Training set manipulation

val emptyTrainSet : int -> int -> bool array -> trainSet
emptyTrainSet nbFeatures nbCategories featContinuity creates an empty train set with nbFeatures features and nbCategories categories. The array featContinuity must have nbFeatures elements, with a true value if the corresponding feature is continuous (that is, may take any value) or false if the feature is discrete in a restrained set (eg., "Yes"/"No").

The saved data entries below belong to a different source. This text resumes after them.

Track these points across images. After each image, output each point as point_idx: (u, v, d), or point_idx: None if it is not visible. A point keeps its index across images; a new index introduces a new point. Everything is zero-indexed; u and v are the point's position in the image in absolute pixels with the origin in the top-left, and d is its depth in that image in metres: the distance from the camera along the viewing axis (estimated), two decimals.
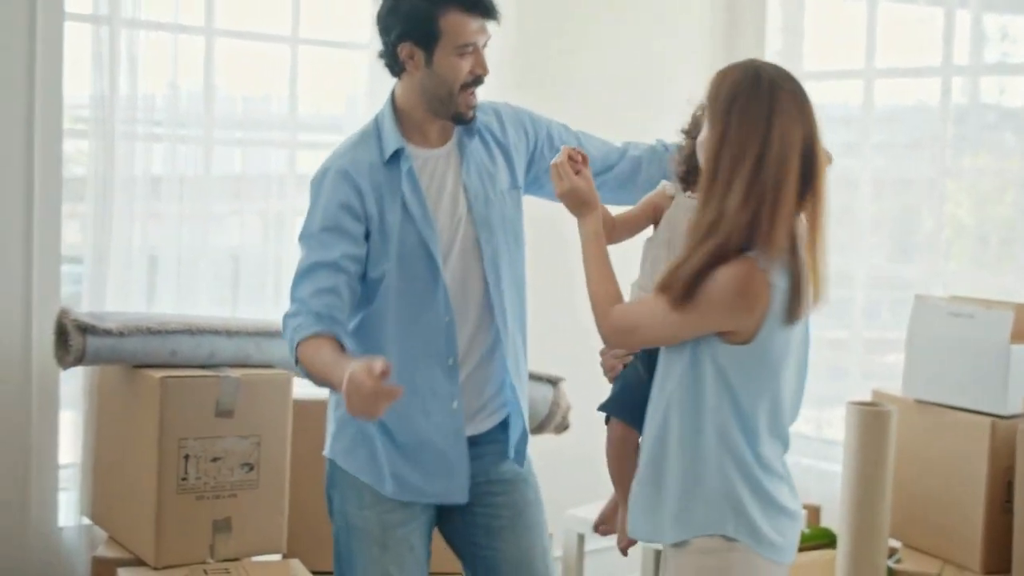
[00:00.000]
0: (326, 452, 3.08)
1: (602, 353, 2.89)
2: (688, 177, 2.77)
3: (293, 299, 2.91)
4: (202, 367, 3.63)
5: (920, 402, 4.14)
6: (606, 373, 2.90)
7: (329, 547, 3.77)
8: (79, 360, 3.55)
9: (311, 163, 4.72)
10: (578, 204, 2.74)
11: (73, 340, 3.52)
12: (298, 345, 2.83)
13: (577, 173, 2.74)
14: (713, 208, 2.49)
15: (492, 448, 3.08)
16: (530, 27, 4.89)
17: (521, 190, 3.14)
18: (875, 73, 5.11)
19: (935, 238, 4.94)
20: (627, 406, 2.79)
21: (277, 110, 4.60)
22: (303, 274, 2.91)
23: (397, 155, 2.97)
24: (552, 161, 2.77)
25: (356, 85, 4.77)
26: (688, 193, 2.76)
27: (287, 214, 4.57)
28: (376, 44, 4.63)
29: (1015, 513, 3.87)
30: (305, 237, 2.96)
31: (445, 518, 3.10)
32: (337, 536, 3.07)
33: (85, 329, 3.53)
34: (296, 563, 3.61)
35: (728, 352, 2.54)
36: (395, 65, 3.00)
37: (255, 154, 4.57)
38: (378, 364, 2.50)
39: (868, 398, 4.25)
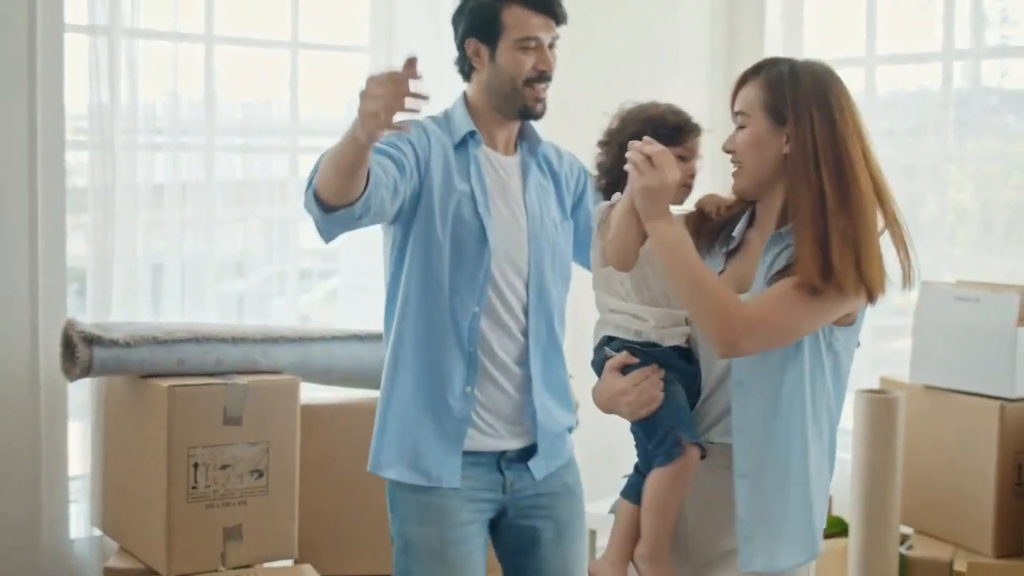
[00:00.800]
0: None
1: (623, 393, 2.57)
2: (613, 188, 2.65)
3: None
4: (209, 375, 3.63)
5: (928, 387, 4.14)
6: (638, 410, 2.57)
7: (339, 551, 3.80)
8: (86, 372, 3.56)
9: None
10: (666, 203, 2.51)
11: (80, 352, 3.53)
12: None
13: None
14: (845, 195, 2.45)
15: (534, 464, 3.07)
16: None
17: (570, 224, 3.15)
18: (876, 60, 5.10)
19: (940, 223, 4.94)
20: (696, 428, 2.59)
21: (278, 115, 4.61)
22: None
23: (466, 141, 2.99)
24: (653, 147, 2.50)
25: (357, 88, 4.75)
26: None
27: (290, 219, 4.58)
28: (378, 47, 4.70)
29: None
30: None
31: (493, 530, 3.10)
32: (396, 559, 3.06)
33: (91, 340, 3.54)
34: (308, 568, 3.61)
35: (840, 335, 2.54)
36: (464, 64, 3.05)
37: (257, 160, 4.58)
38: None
39: (877, 385, 4.24)
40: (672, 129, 2.60)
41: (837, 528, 4.33)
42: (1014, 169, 4.86)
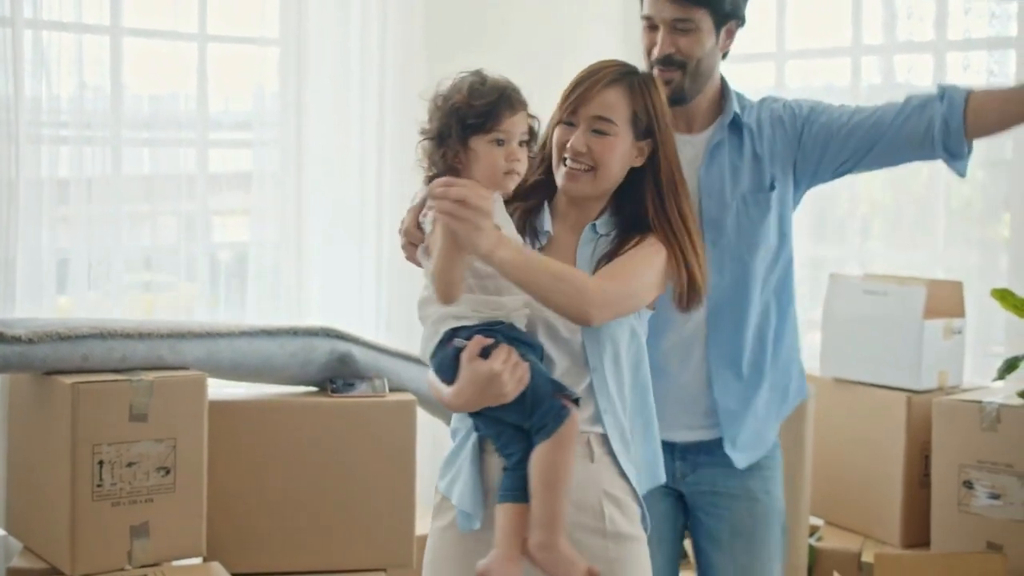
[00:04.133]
0: None
1: (497, 374, 2.41)
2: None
3: None
4: (114, 371, 3.58)
5: (837, 380, 4.18)
6: (517, 387, 2.43)
7: (248, 548, 3.76)
8: None
9: (222, 161, 4.70)
10: (491, 232, 2.37)
11: None
12: None
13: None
14: (686, 209, 2.62)
15: (715, 459, 2.95)
16: (444, 9, 4.89)
17: (771, 193, 2.93)
18: (786, 55, 5.14)
19: (851, 217, 4.98)
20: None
21: (185, 108, 4.56)
22: None
23: None
24: (430, 208, 2.40)
25: (266, 81, 4.73)
26: None
27: (199, 213, 4.53)
28: (288, 40, 4.67)
29: (932, 487, 3.91)
30: None
31: (689, 516, 3.03)
32: None
33: None
34: (216, 566, 3.58)
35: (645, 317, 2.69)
36: None
37: (164, 153, 4.52)
38: None
39: None
40: (480, 116, 2.44)
41: None
42: (925, 163, 4.89)
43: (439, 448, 4.48)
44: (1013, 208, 4.58)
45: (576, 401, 2.47)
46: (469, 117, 2.44)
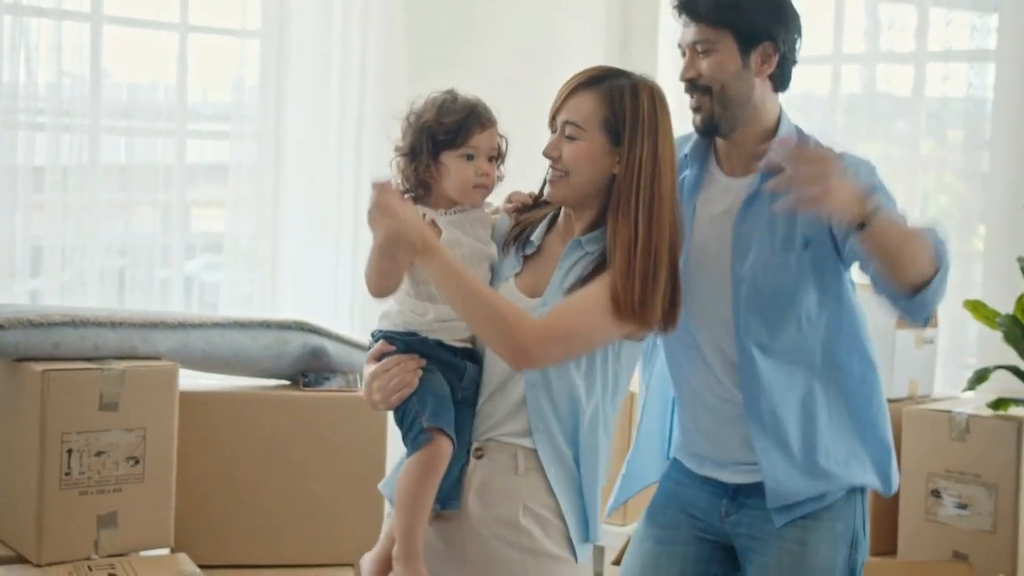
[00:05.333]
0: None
1: (374, 377, 2.54)
2: (418, 199, 2.59)
3: None
4: (86, 360, 3.57)
5: None
6: (388, 396, 2.51)
7: (216, 540, 3.75)
8: None
9: (200, 152, 4.69)
10: (417, 237, 2.43)
11: None
12: None
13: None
14: (651, 230, 2.48)
15: (757, 502, 2.84)
16: (426, 4, 4.89)
17: (804, 252, 2.71)
18: None
19: None
20: (449, 418, 2.51)
21: (164, 98, 4.55)
22: None
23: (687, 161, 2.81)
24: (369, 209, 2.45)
25: (247, 73, 4.72)
26: (442, 211, 2.57)
27: (176, 204, 4.51)
28: (269, 32, 4.66)
29: (900, 495, 3.92)
30: None
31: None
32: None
33: None
34: (183, 557, 3.57)
35: (627, 348, 2.60)
36: None
37: (142, 143, 4.51)
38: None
39: None
40: (450, 132, 2.53)
41: None
42: (902, 174, 4.91)
43: None
44: (989, 221, 4.59)
45: (443, 432, 2.47)
46: (440, 133, 2.54)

Raises Oc45.S.InvalidArgument if featContinuity has not a length of nbFeatures

val addData : trainVal -> trainSet -> trainSet
Adds the given value to the training set.
val addDataList : trainVal list -> trainSet -> trainSet
Adds a list of data vectors to the given training set.
val getSet : trainSet -> trainVal list
Extracts the data vector list from a training set.
val setFeatureMax : int -> int -> trainSet -> unit
setFeatureMax feat maxVal trainSet sets the maximum value the discrete feature feat may take. A discrete value is represented by an integer between 0 and maxVal (inclusive).

In most cases, you won't have to call this function and the bound will be automatically set to the maximum value you gave, but you can still set it in case you need to have more values that are not represented.

val getNbFeatures : trainSet -> int
Returns the number of features.
val getFeatureMax : trainSet -> int array
Returns the feature bound array, see Oc45.S.setFeatureMax.
val getFeatContinuity : trainSet -> bool array
Returns the feature continuity array, see Oc45.S.emptyTrainSet.
val getNbCategories : trainSet -> int
Returns the number of categories.
val getSetSize : trainSet -> int
Returns the number of training cases in a given training set.

Pretty-printing

val toDot : Format.formatter ->
(Format.formatter -> contData -> unit) -> decisionTree -> unit
Pretty-prints the given decision tree as a Dot file in the given formatter, using the second argument as a pretty-printer for the Oc45.S.contData type (ie., the type of a continuous data).
val toDotStdout : (Format.formatter -> contData -> unit) -> decisionTree -> unit
Same as Oc45.S.toDot, but prints directly to stdout.